* [PROBLEM TO SOLVE] Output the lines from the one holding "250 338 9.67" to the end of the entries that follow, exactly and only those, minus any pictures.

===

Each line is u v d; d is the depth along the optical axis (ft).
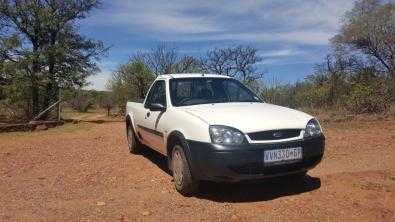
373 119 48.26
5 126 55.77
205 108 22.84
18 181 26.30
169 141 23.24
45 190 24.03
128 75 106.11
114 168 28.50
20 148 38.70
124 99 105.19
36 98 81.00
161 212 19.61
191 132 20.92
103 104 132.16
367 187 21.76
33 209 20.66
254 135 19.84
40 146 39.27
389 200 19.97
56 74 81.61
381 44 86.79
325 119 48.21
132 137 32.58
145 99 29.32
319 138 21.18
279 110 22.45
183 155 21.43
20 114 81.92
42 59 78.18
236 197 21.21
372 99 56.24
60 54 79.56
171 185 23.79
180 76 26.73
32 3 79.00
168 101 24.71
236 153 19.39
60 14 81.76
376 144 33.53
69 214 19.76
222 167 19.48
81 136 45.34
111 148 35.99
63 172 28.19
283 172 20.25
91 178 26.25
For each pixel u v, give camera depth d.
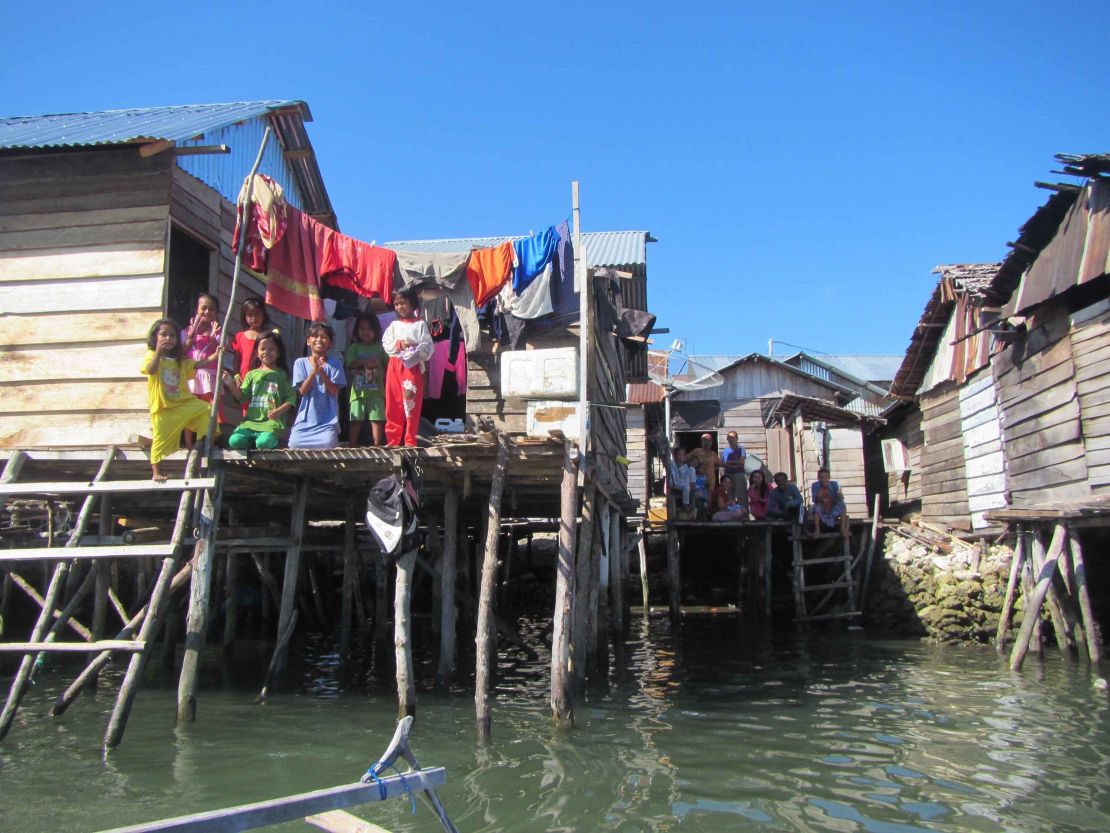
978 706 9.23
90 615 14.95
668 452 19.70
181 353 8.78
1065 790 6.41
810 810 6.05
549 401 9.02
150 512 12.53
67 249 9.87
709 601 22.22
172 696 9.78
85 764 6.93
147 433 9.42
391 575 15.95
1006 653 12.80
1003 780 6.67
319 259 9.45
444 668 10.05
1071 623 11.71
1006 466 14.60
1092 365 11.93
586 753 7.41
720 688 10.60
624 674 11.73
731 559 23.62
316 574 17.52
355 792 3.48
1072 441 12.41
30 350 9.73
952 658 12.71
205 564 8.45
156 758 7.12
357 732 8.05
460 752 7.42
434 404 13.41
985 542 15.48
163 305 9.65
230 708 9.09
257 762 7.03
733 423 24.28
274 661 9.62
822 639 15.50
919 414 19.62
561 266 9.99
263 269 9.30
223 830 2.98
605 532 13.45
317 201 14.02
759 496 18.27
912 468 20.06
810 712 9.12
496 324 10.07
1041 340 13.29
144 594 11.55
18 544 10.26
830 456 19.91
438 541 13.15
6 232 9.96
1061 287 11.88
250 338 9.67
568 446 8.74
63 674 11.53
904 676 11.29
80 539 8.73
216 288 10.70
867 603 17.72
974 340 16.03
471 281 9.62
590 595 11.99
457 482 10.58
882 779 6.72
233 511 13.36
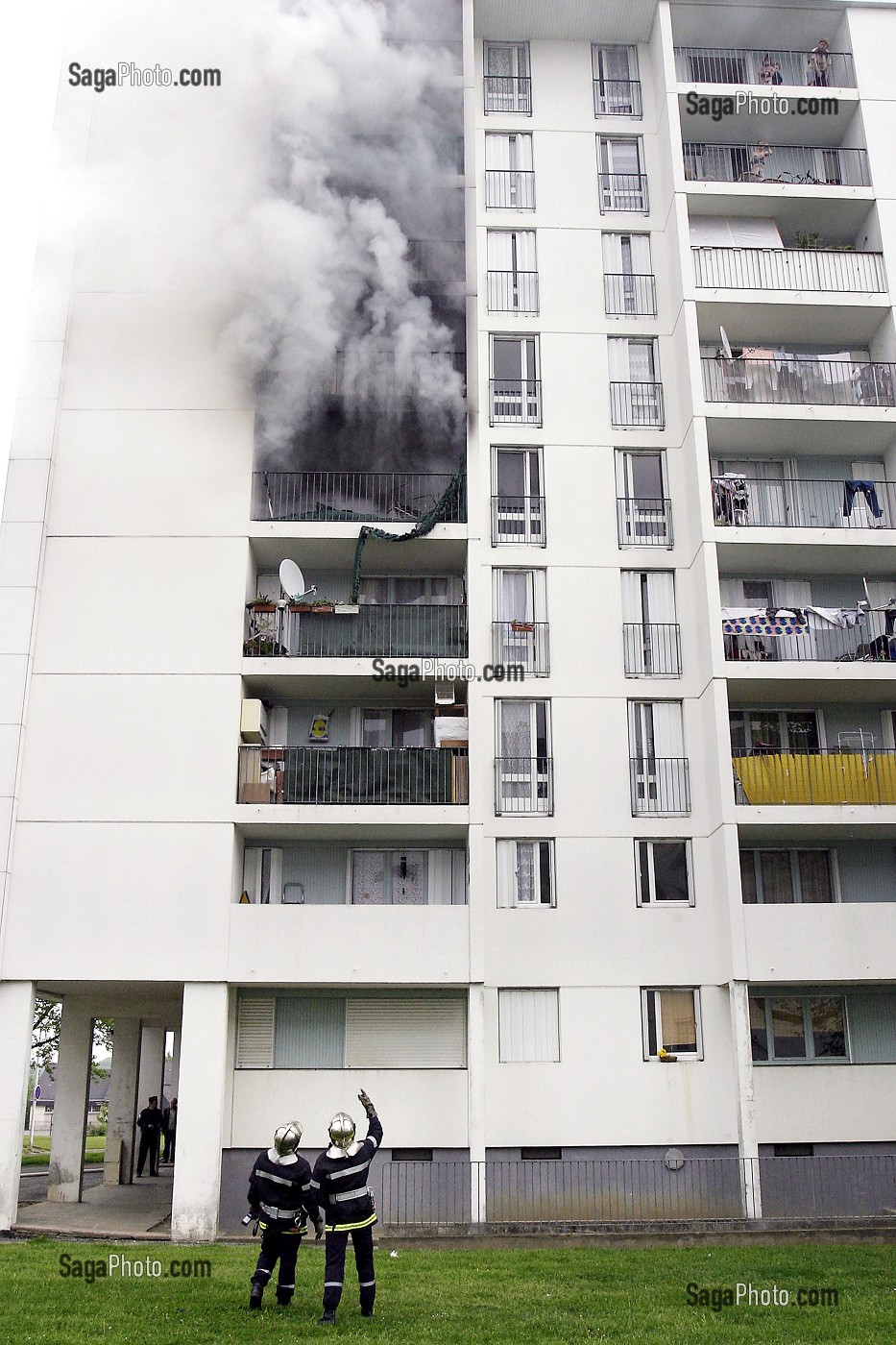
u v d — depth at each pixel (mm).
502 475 24172
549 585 23391
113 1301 11211
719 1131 20484
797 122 26734
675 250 24859
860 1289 12609
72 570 21703
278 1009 20875
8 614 21250
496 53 27172
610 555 23594
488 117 26422
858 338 25625
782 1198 20094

===

* [ANSWER FOR THE TASK]
250 338 9.67
568 446 8.74
63 674 11.53
904 676 11.29
80 539 8.73
216 288 10.70
867 603 17.72
974 340 16.03
471 281 9.62
590 595 11.99
457 482 10.58
882 779 6.72
233 511 13.36
u v d — depth at each pixel (mm).
502 475 24172
549 585 23391
113 1301 11211
719 1131 20484
797 122 26734
675 250 24859
860 1289 12609
72 570 21703
278 1009 20875
8 614 21250
496 53 27172
610 555 23594
488 117 26422
858 338 25625
782 1198 20094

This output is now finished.